# Work order
The answer should match the records character for character.

*** Block opens ***

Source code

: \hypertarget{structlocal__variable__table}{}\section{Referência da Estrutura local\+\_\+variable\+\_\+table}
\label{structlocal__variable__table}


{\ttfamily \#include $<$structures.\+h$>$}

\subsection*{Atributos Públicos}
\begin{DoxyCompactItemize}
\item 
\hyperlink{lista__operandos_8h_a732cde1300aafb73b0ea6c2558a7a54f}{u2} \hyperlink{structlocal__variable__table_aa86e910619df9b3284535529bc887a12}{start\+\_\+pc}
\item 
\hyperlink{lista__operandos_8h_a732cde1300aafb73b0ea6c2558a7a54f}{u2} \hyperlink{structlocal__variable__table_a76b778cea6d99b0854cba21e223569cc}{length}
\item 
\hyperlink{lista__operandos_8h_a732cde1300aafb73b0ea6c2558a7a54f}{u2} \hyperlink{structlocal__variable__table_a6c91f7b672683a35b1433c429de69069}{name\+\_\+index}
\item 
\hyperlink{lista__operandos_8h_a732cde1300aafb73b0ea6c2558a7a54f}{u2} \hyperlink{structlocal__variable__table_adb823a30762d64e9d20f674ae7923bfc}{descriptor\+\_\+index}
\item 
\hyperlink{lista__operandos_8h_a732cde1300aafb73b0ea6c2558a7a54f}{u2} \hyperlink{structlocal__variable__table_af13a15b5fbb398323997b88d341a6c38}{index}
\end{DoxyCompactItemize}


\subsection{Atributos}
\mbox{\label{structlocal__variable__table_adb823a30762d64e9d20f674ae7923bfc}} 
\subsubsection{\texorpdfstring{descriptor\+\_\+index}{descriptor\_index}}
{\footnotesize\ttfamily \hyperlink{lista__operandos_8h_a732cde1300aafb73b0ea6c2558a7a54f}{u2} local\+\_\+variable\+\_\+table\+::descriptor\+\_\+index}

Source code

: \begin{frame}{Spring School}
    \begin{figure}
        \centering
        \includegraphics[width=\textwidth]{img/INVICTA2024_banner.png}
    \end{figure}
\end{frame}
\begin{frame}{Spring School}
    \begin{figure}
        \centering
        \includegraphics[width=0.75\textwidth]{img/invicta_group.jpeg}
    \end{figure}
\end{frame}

*** Block closes ***

# Solved exercise
Source code

: \hypertarget{structlocal__variable__table}{}\section{Referência da Estrutura local\+\_\+variable\+\_\+table}
\label{structlocal__variable__table}


{\ttfamily \#include $<$structures.\+h$>$}

\subsection*{Atributos Públicos}
\begin{DoxyCompactItemize}
\item 
\hyperlink{lista__operandos_8h_a732cde1300aafb73b0ea6c2558a7a54f}{u2} \hyperlink{structlocal__variable__table_aa86e910619df9b3284535529bc887a12}{start\+\_\+pc}
\item 
\hyperlink{lista__operandos_8h_a732cde1300aafb73b0ea6c2558a7a54f}{u2} \hyperlink{structlocal__variable__table_a76b778cea6d99b0854cba21e223569cc}{length}
\item 
\hyperlink{lista__operandos_8h_a732cde1300aafb73b0ea6c2558a7a54f}{u2} \hyperlink{structlocal__variable__table_a6c91f7b672683a35b1433c429de69069}{name\+\_\+index}
\item 
\hyperlink{lista__operandos_8h_a732cde1300aafb73b0ea6c2558a7a54f}{u2} \hyperlink{structlocal__variable__table_adb823a30762d64e9d20f674ae7923bfc}{descriptor\+\_\+index}
\item 
\hyperlink{lista__operandos_8h_a732cde1300aafb73b0ea6c2558a7a54f}{u2} \hyperlink{structlocal__variable__table_af13a15b5fbb398323997b88d341a6c38}{index}
\end{DoxyCompactItemize}


\subsection{Atributos}
\mbox{\label{structlocal__variable__table_adb823a30762d64e9d20f674ae7923bfc}} 
\subsubsection{\texorpdfstring{descriptor\+\_\+index}{descriptor\_index}}
{\footnotesize\ttfamily \hyperlink{lista__operandos_8h_a732cde1300aafb73b0ea6c2558a7a54f}{u2} local\+\_\+variable\+\_\+table\+::descriptor\+\_\+index}

Source code

: \begin{frame}{Spring School}
    \begin{figure}
        \centering
        \includegraphics[width=\textwidth]{img/INVICTA2024_banner.png}
    \end{figure}
\end{frame}
\begin{frame}{Spring School}
    \begin{figure}
        \centering
        \includegraphics[width=0.75\textwidth]{img/invicta_group.jpeg}
    \end{figure}
\end{frame}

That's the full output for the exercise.